El segundo tipo de nacionalismo fue conformado por las ideas de la revolución
francesa y posteriormente por Ernest Renan, y reposa sobre la idea de que los
ciudadanos de la nación voluntariamente conforman esa entidad.
Bajo el
primer tipo de nacionalismo, todo ciudadano tiene la obligación de respetar la
bandera, y quien no lo haga así, debe ser castigado. Para este tipo de nacionalismo,
la pertenencia a una nación no es un acto cívico y voluntario, sino que es
sencillamente una circunstancia dictada por el nacimiento, por el suelo y la
sangre. En cambio, para el segundo tipo de nacionalismo, al menos en teoría,
existe la posibilidad de que, quien no desee formar parte voluntariamente de la
nación, al menos tiene la opción de manifestarlo así.
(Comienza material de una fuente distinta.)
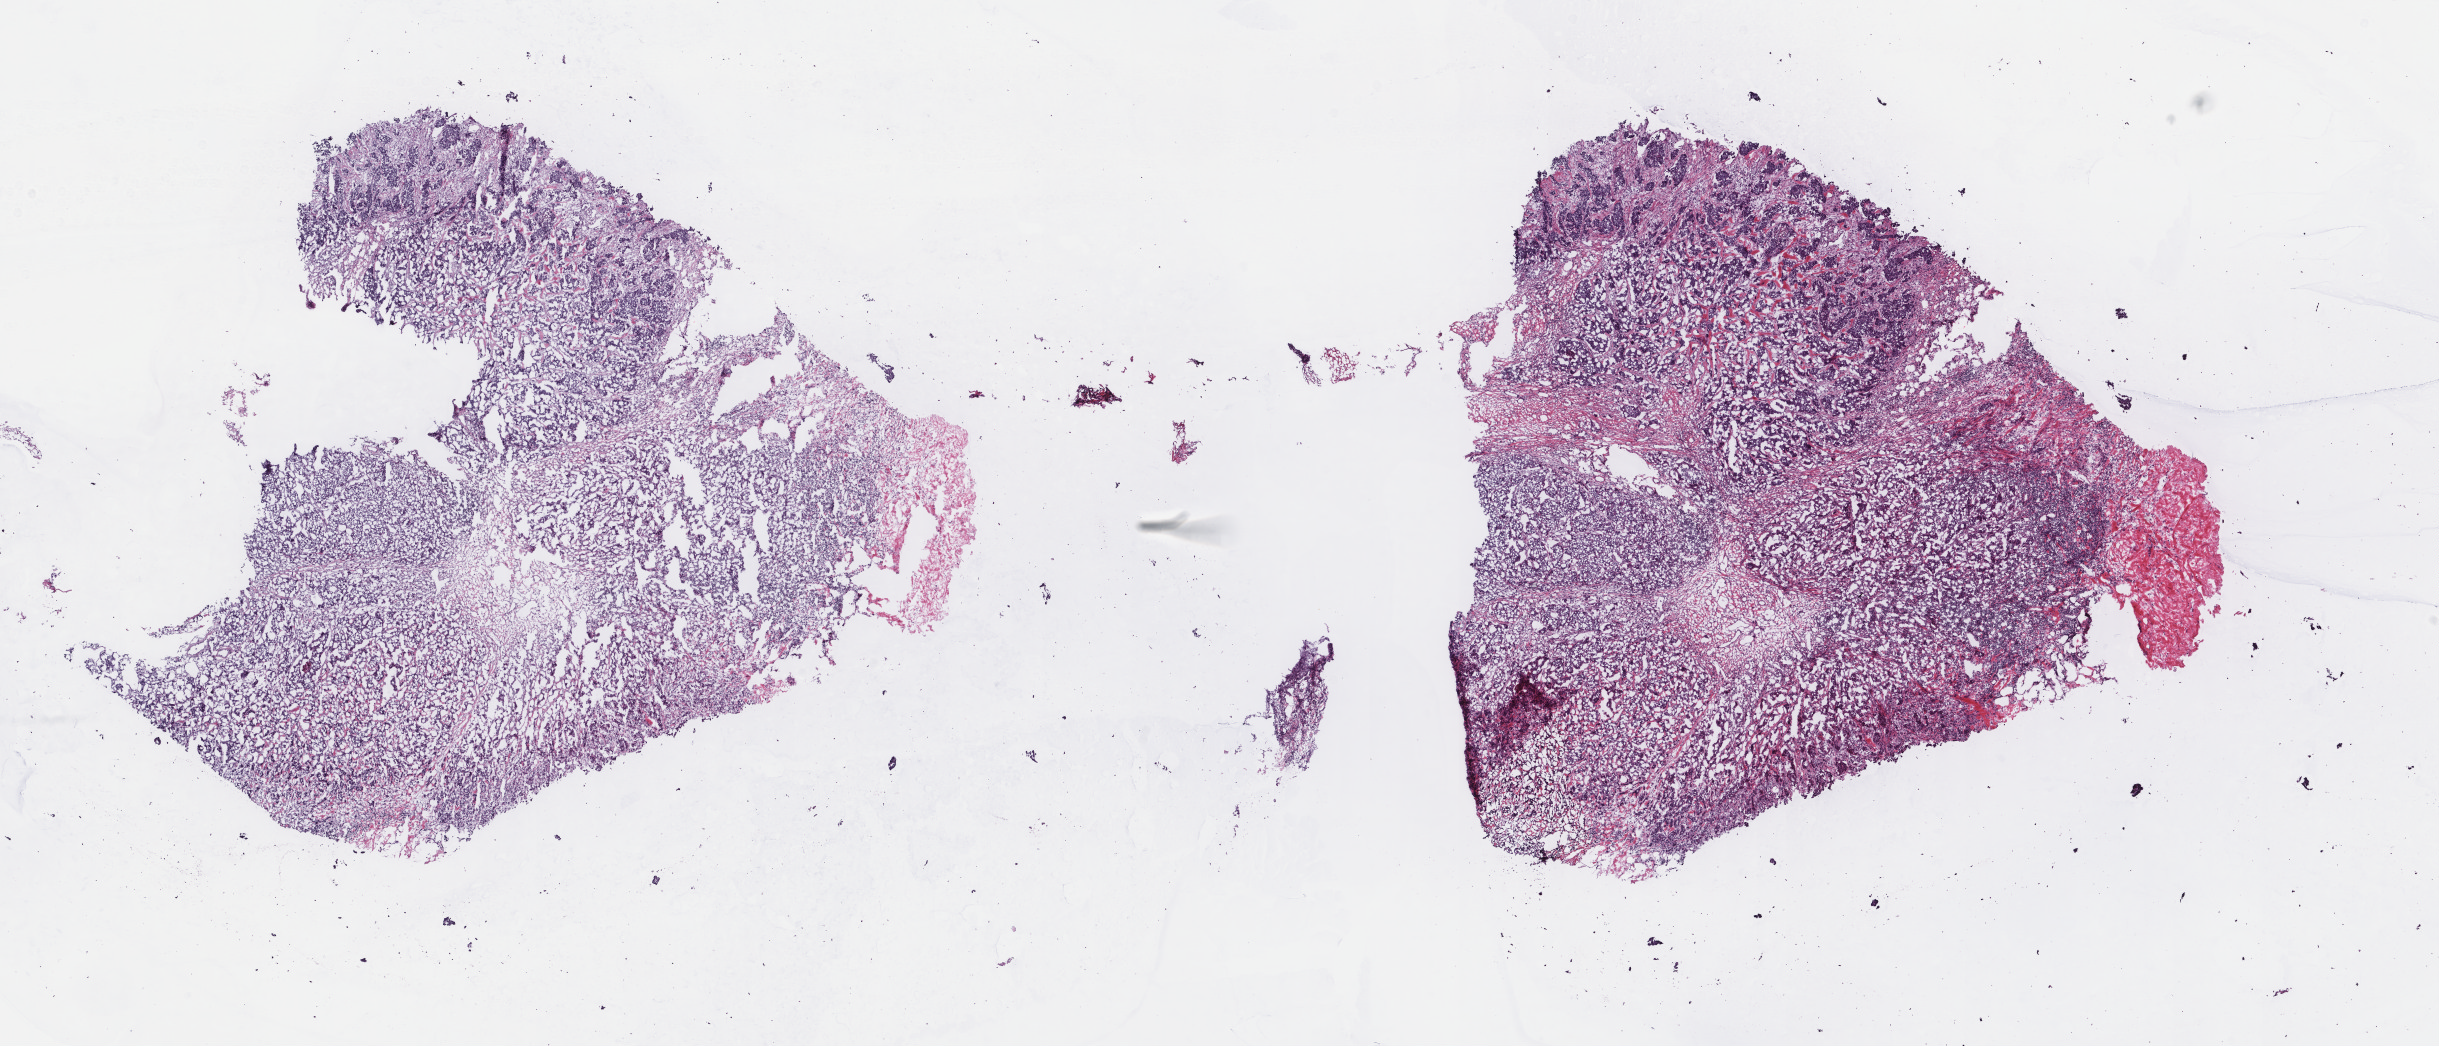
Hematoxylin and eosin (H&E) stained whole-slide image — a low-resolution overview of the entire scanned area, about 19.4 x 8.3 mm. Frozen section. Primary tumour sample from the breast. Male patient; age at initial diagnosis 84 years. Pathologist review of this section (percent, as recorded): tumour cells 80%, tumour nuclei 90%, normal cells 0%, stromal cells 20%, necrosis 0%. Inflammatory infiltration, as recorded: lymphocyte infiltration 0%, monocyte infiltration 0%, neutrophil infiltration 0%.
Lymph nodes positive (case pathology): 2 of 9 examined. Diagnosis: Infiltrating duct carcinoma, NOS. AJCC pathologic stage: IIIB (6th edition).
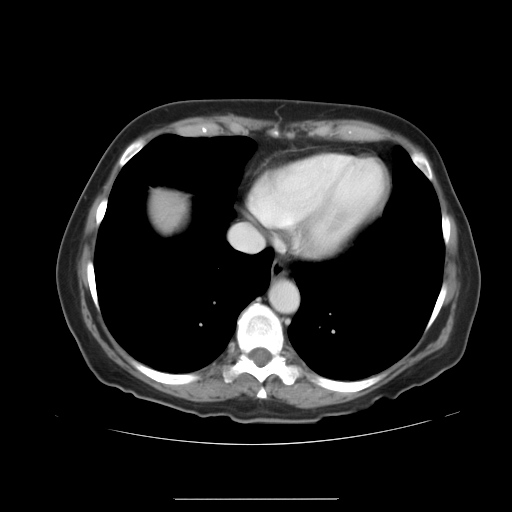
Contrast-enhanced abdominal CT, one axial slice; position 37 of 41 along the scan axis; 120 kVp; intravenous contrast given; soft-tissue window (W 400 / L 40 HU); 5 mm slice thickness; 512 × 512 image matrix, field of view 381 × 381 mm. Case-level facts recorded for this patient, not image findings: patient: male, age 50 years at operation; diagnosis: colorectal cancer liver metastases, imaged before liver resection; multiple liver metastases: yes; largest metastasis: 1.5 cm; disease in both lobes: yes.
Outlined on this slice (outlined manually by an expert reader):
- liver: box from (x=151, y=190) to (x=190, y=230) px
- planned liver remnant (the part of the liver to remain after resection): (x=151, y=190)–(x=190, y=230)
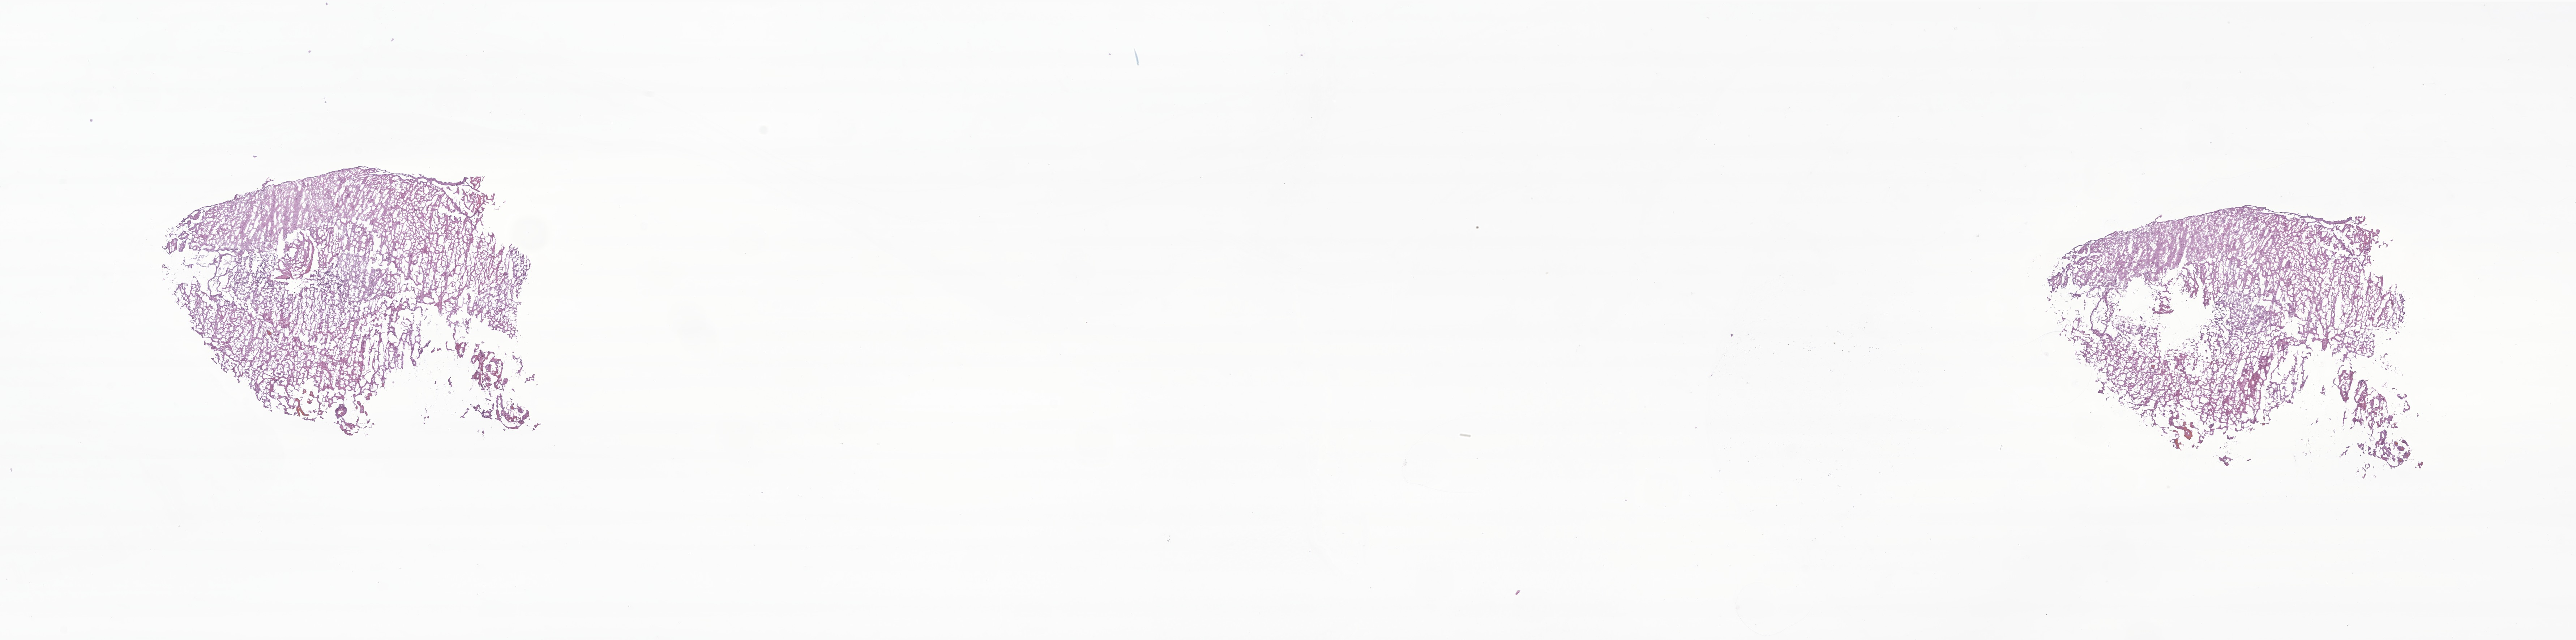
Whole-slide image, haematoxylin and eosin stain of tumor tissue from the brain, a low-resolution overview of the entire scanned area, about 30.0 x 7.5 mm, frozen section (OCT-embedded). Patient male; age 50 months (4 years 2 months).
* recorded diagnosis: Pilocytic astrocytoma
Y, en ese sentido, bajo esta
ideología nacionalista, habría espacio para que quienes disientan del símbolo
nacional, así lo manifiesten.
El
primer prócer que diseñó una bandera para la naciente nación venezolana,
Franciso de Miranda, estuvo imbuido de las ideas nacionalistas de la revolución
francesa, y en ese sentido, es presumible que defendía el nacionalismo cívico
por encima del nacionalismo de suelo y sangre. Pero, lamentablemente, el
fetiche por la bandera venezolana en el siglo XX ha cultivado más bien un nacionalismo
impositivo más afín al de Herder y Fitche, que al de los voluntaristas cívicos
inspirados en los ideales de la revolución francesa.
Es un hecho
notorio que una considerable porción de las banderas nacionales incorporan
alguna forma de simbolismo militar (el escudo venezolano no es la excepción). Y,
no por mera coincidencia, las banderas con más símbolos militares representan a
países con más tendencias hacia el nacionalismo impositivo. Un objetivo
bastante claro de esto es recordarle al ciudadano que él no tiene mucha opción
en decidir si acepta o no el símbolo patrio. O se canta el himno, o se recibe
el porrazo. En las proclamas nacionalistas, hay mucho ad baculum, y pocas deliberaciones argumentativas racionales.
El culto
a la bandera y los tabúes que la protegen frente a cualquier forma de irrespeto
ha terminado por convertirse en un emblema al colectivismo, y una bofetada a la
libertad individual. Después del tratado de Westfalia, el mundo moderno valora
la libertad religiosa, y quien no desee seguir una religión, está en su pleno
derecho. Pero, por supuesto, en muchos Estados modernos, hay una excepción: se
puede disentir de cualquier religión, menos de la religión nacionalista. Me
puedo cagar en Dios, pero jamás en la bandera. En la sociedad moderna, un autor
puede escribir una novela como Los versos
satánicos, pero no puede quemar un pedazo de tela tricolor.